# Your task:
Make a verbatim copy of all the records. Skip every image.

# Records for this task:
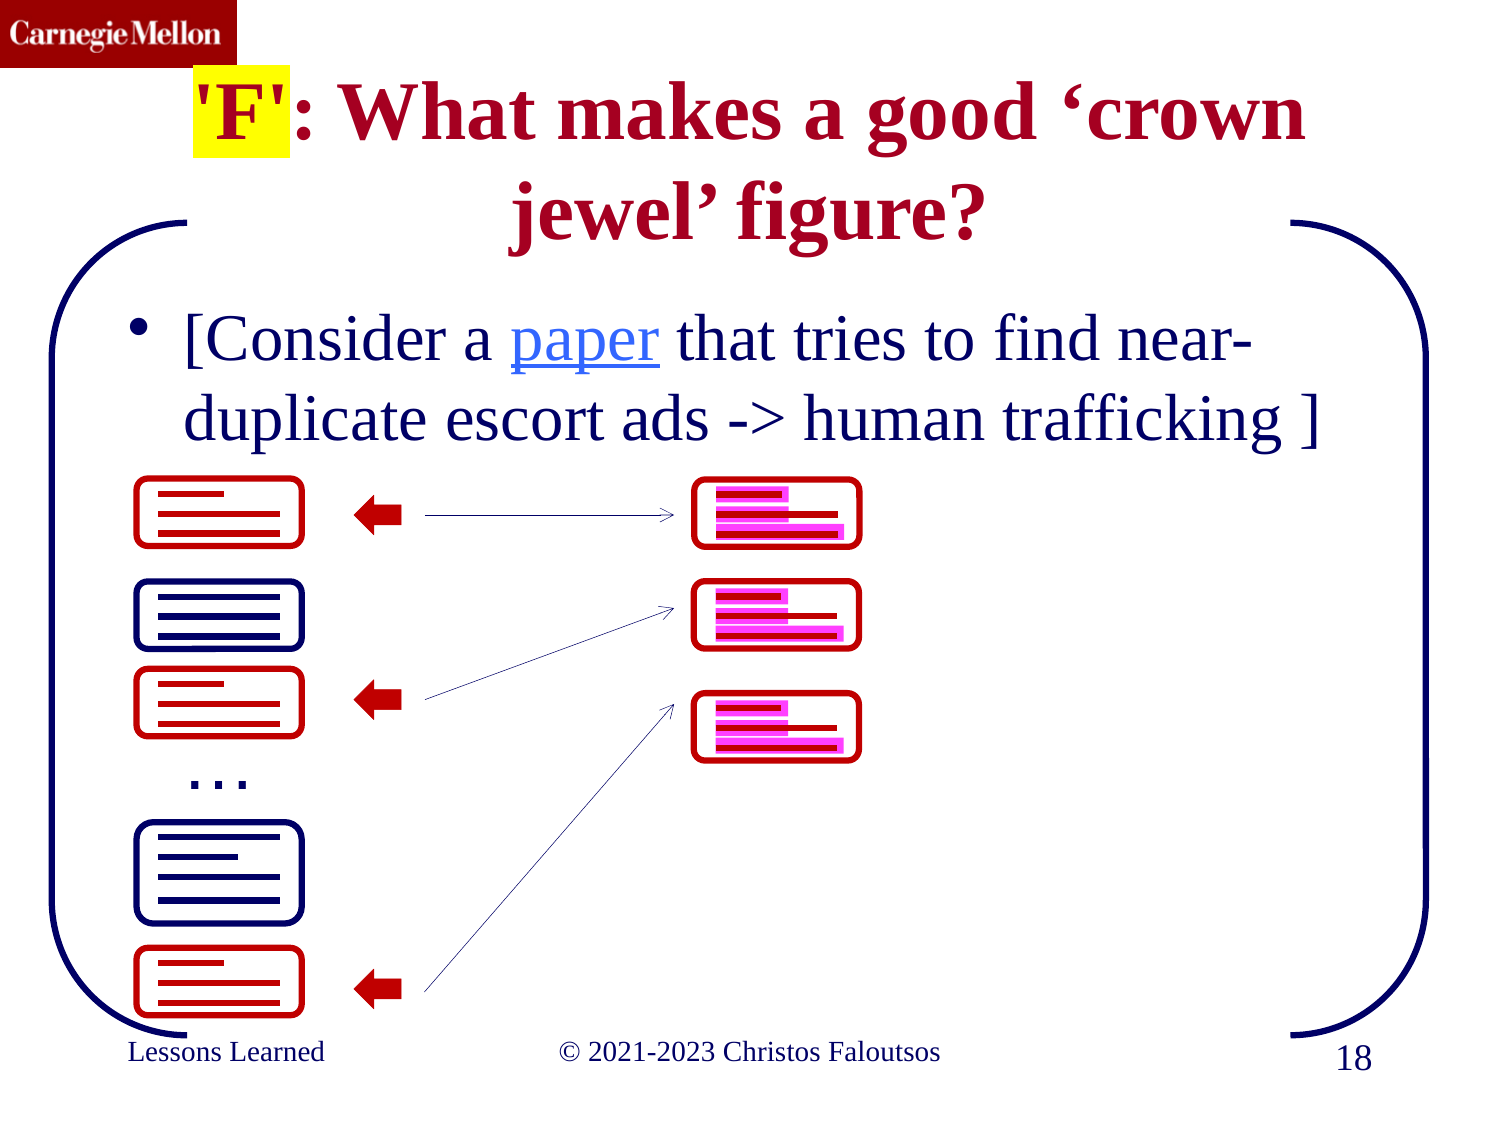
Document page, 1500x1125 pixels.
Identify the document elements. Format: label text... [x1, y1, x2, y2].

slide_number Lessons Learned [112, 1024, 426, 1101]
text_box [693, 479, 860, 548]
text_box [424, 607, 675, 700]
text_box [136, 947, 302, 1016]
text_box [136, 821, 302, 924]
text_box [51, 222, 1426, 1036]
picture [0, 0, 237, 68]
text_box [693, 580, 860, 649]
slide_number 18 [1074, 1024, 1388, 1101]
footer © 2021-2023 Christos Faloutsos [512, 1036, 988, 1101]
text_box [424, 703, 675, 993]
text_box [136, 478, 302, 547]
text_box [136, 581, 302, 650]
title 'F': What makes a good ‘crown jewel’ figure? [112, 99, 1388, 213]
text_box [136, 668, 302, 737]
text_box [693, 692, 860, 761]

# Written solution:
Document page, 1500x1125 pixels.
Identify the document elements. Format: label text... [x1, y1, x2, y2].

slide_number Lessons Learned [112, 1024, 426, 1101]
text_box [693, 479, 860, 548]
text_box [424, 607, 675, 700]
text_box [136, 947, 302, 1016]
text_box [136, 821, 302, 924]
text_box [51, 222, 1426, 1036]
picture [0, 0, 237, 68]
text_box [693, 580, 860, 649]
slide_number 18 [1074, 1024, 1388, 1101]
footer © 2021-2023 Christos Faloutsos [512, 1036, 988, 1101]
text_box [424, 703, 675, 993]
text_box [136, 478, 302, 547]
text_box [136, 581, 302, 650]
title 'F': What makes a good ‘crown jewel’ figure? [112, 99, 1388, 213]
text_box [136, 668, 302, 737]
text_box [693, 692, 860, 761]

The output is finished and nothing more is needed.